Dışişleri Bakanı Mevlüt Çavuşoğlu, Mayıs ayında Antalya'da düzenlenen NATO toplantısında ABD'li mevkidaşı John Kerry ile görğşmüştü.

Türkiye’nin ABD’nin öncülüğündeki Irak Şam İslam Devleti (IŞİD) karşıtı koalisyon için İncirlik Hava Üssü’nü kullanıma açmasının ardından iki ülke yetkililerinden birbiriyle çelişen açıklamalar geliyor.

Türkiye’nin Suriye sınırında kurulmasını istediği güvenli bölge ile ilgili farklı açıklamalar bir süredir dikkat çekerken, bugün de dün İncirlik Üssü’nden kalkan savaş uçaklarının IŞİD’i bombaladığı yönündeki açıklamalarla ilgili farklı Türkiye tarafından yalanlama geldi.

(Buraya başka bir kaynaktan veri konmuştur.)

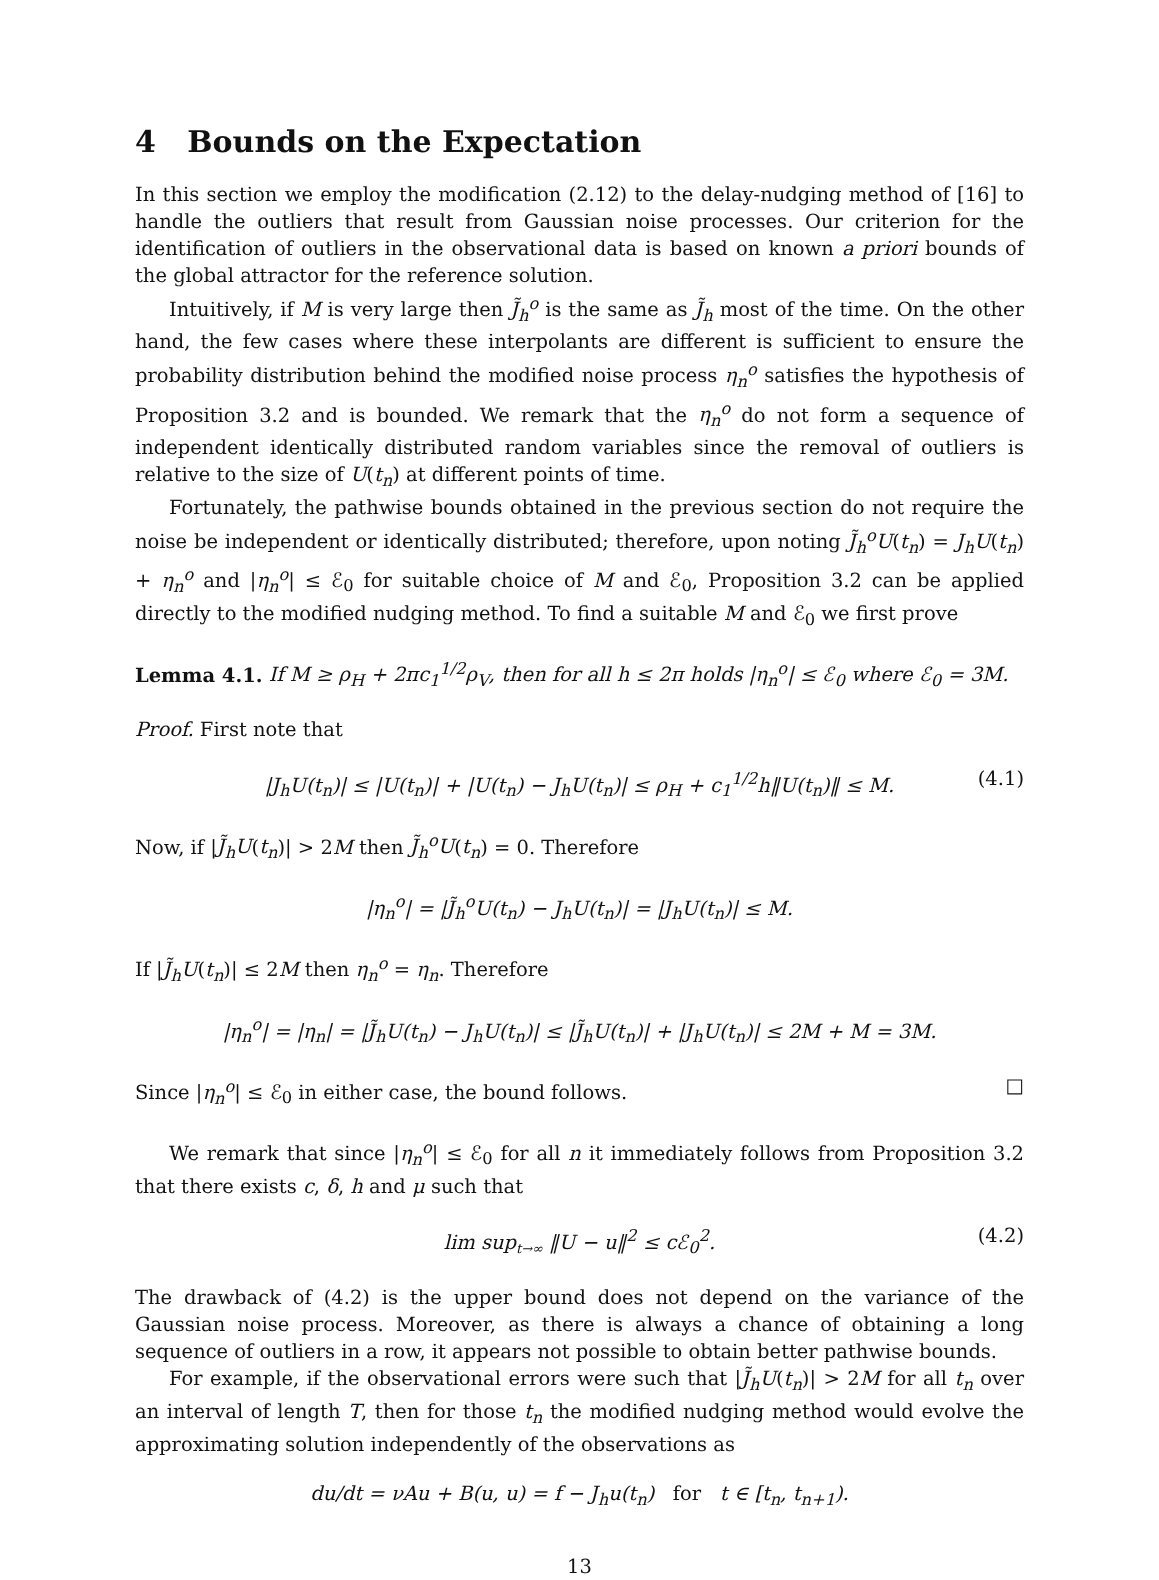4 Bounds on the Expectation
In this section we employ the modification (2.12) to the delay-nudging method of [16] to handle the outliers that result from Gaussian noise processes. Our criterion for the identification of outliers in the observational data is based on known a priori bounds of the global attractor for the reference solution.
Intuitively, if M is very large then J̃<sub>h</sub><sup>o</sup> is the same as J̃<sub>h</sub> most of the time. On the other hand, the few cases where these interpolants are different is sufficient to ensure the probability distribution behind the modified noise process η<sub>n</sub><sup>o</sup> satisfies the hypothesis of Proposition 3.2 and is bounded. We remark that the η<sub>n</sub><sup>o</sup> do not form a sequence of independent identically distributed random variables since the removal of outliers is relative to the size of U(t<sub>n</sub>) at different points of time.
Fortunately, the pathwise bounds obtained in the previous section do not require the noise be independent or identically distributed; therefore, upon noting J̃<sub>h</sub><sup>o</sup>U(t<sub>n</sub>) = J<sub>h</sub>U(t<sub>n</sub>) + η<sub>n</sub><sup>o</sup> and |η<sub>n</sub><sup>o</sup>| ≤ ℰ<sub>0</sub> for suitable choice of M and ℰ<sub>0</sub>, Proposition 3.2 can be applied directly to the modified nudging method. To find a suitable M and ℰ<sub>0</sub> we first prove
Lemma 4.1. If M ≥ ρ<sub>H</sub> + 2πc<sub>1</sub><sup>1/2</sup>ρ<sub>V</sub>, then for all h ≤ 2π holds |η<sub>n</sub><sup>o</sup>| ≤ ℰ<sub>0</sub> where ℰ<sub>0</sub> = 3M.
Proof. First note that
|J<sub>h</sub>U(t<sub>n</sub>)| ≤ |U(t<sub>n</sub>)| + |U(t<sub>n</sub>) − J<sub>h</sub>U(t<sub>n</sub>)| ≤ ρ<sub>H</sub> + c<sub>1</sub><sup>1/2</sup>h‖U(t<sub>n</sub>)‖ ≤ M. (4.1)
Now, if |J̃<sub>h</sub>U(t<sub>n</sub>)| > 2M then J̃<sub>h</sub><sup>o</sup>U(t<sub>n</sub>) = 0. Therefore
|η<sub>n</sub><sup>o</sup>| = |J̃<sub>h</sub><sup>o</sup>U(t<sub>n</sub>) − J<sub>h</sub>U(t<sub>n</sub>)| = |J<sub>h</sub>U(t<sub>n</sub>)| ≤ M.
If |J̃<sub>h</sub>U(t<sub>n</sub>)| ≤ 2M then η<sub>n</sub><sup>o</sup> = η<sub>n</sub>. Therefore
|η<sub>n</sub><sup>o</sup>| = |η<sub>n</sub>| = |J̃<sub>h</sub>U(t<sub>n</sub>) − J<sub>h</sub>U(t<sub>n</sub>)| ≤ |J̃<sub>h</sub>U(t<sub>n</sub>)| + |J<sub>h</sub>U(t<sub>n</sub>)| ≤ 2M + M = 3M.
Since |η<sub>n</sub><sup>o</sup>| ≤ ℰ<sub>0</sub> in either case, the bound follows. □
We remark that since |η<sub>n</sub><sup>o</sup>| ≤ ℰ<sub>0</sub> for all n it immediately follows from Proposition 3.2 that there exists c, δ, h and μ such that
lim sup<sub>t→∞</sub> ‖U − u‖<sup>2</sup> ≤ cℰ<sub>0</sub><sup>2</sup>. (4.2)
The drawback of (4.2) is the upper bound does not depend on the variance of the Gaussian noise process. Moreover, as there is always a chance of obtaining a long sequence of outliers in a row, it appears not possible to obtain better pathwise bounds.
For example, if the observational errors were such that |J̃<sub>h</sub>U(t<sub>n</sub>)| > 2M for all t<sub>n</sub> over an interval of length T, then for those t<sub>n</sub> the modified nudging method would evolve the approximating solution independently of the observations as
du/dt = νAu + B(u, u) = f − J<sub>h</sub>u(t<sub>n</sub>) for t ∈ [t<sub>n</sub>, t<sub>n+1</sub>).
13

Özetle son bir haftada şu açıklamalar yapıldı:

  • 11 Ağustos - Dışişleri Bakanlığı Müsteşarı Feridun Sinirlioğlu: "ABD ile güvenli bölge konusunda anlaşmaya varıldı"
  • 11 Ağustos - ABD Dışişleri Bakanlığı Sözcüsü Mark Toner: "Herhangi bir bölge konusunda bir anlaşma yok"
  • 12 Ağustos - Dışişleri Bakanlığı yazılı açıklaması: "Sinirlioğlu fiili güvenli bölgeden bahsetti"
  • 12 Ağustos - Pentagon: "İncirlik’ten kalkan uçaklar Suriye içinde IŞİD’i bombaladı"
  • 13 Ağustos - Dışişleri Bakanı Mevlüt Çavuşoğlu: İncirlik'ten dün kalkan ABD uçakları herhangi bir operasyona katılmadı, keşif uçuşları yapıyorlar

9 Ağustos Pazar günü ABD Hava Kuvvetleri'ne ait F-16'lar İncirlik üssüne inmeye başlamıştı.

Her biri iki ülke arasında IŞİD'e karşı oluşturulan uluslararası koalisyon çerçevesinde varılan mutabakatta yer aldığı belirtilen bu iki önemli başlıkta yapılan bu çelişkiler ne anlama geliyor?

Analistler BBC Türkçe için değerlendirdi:

Mehmet Yeğin - Uluslararası Stratejik Araştırmalar Kurumu (USAK) Başkanı

Özellikle, uçuşa yasak bölge konusunda ABD ile Türkiye arasında bir konsensüs bulunmadığını görmek lazım. Burada bir gri alan var.

Bir ara IŞİD’siz bölge diye bir şey söylendi. Sonra o da reddedildi. Burada bir anlaşmazlık var. Bu açıklamalar hem kendi kamuoyuna kendi talebinin gerçekleştiği yönünde bir şekilde bir ifade. Diğer taraftan da, karşı tarafı kendi çizgime çekme gayretinin sonucu. Bu açıklamayı yaptım, reddetmezse bunu yerleştirebilir miyiz düşüncesinin bir sonucu. Bu gri alanda, özellikle güvenli bölge ile ilgili açıklamaların birbiriyle çelişmesi sürpriz değil.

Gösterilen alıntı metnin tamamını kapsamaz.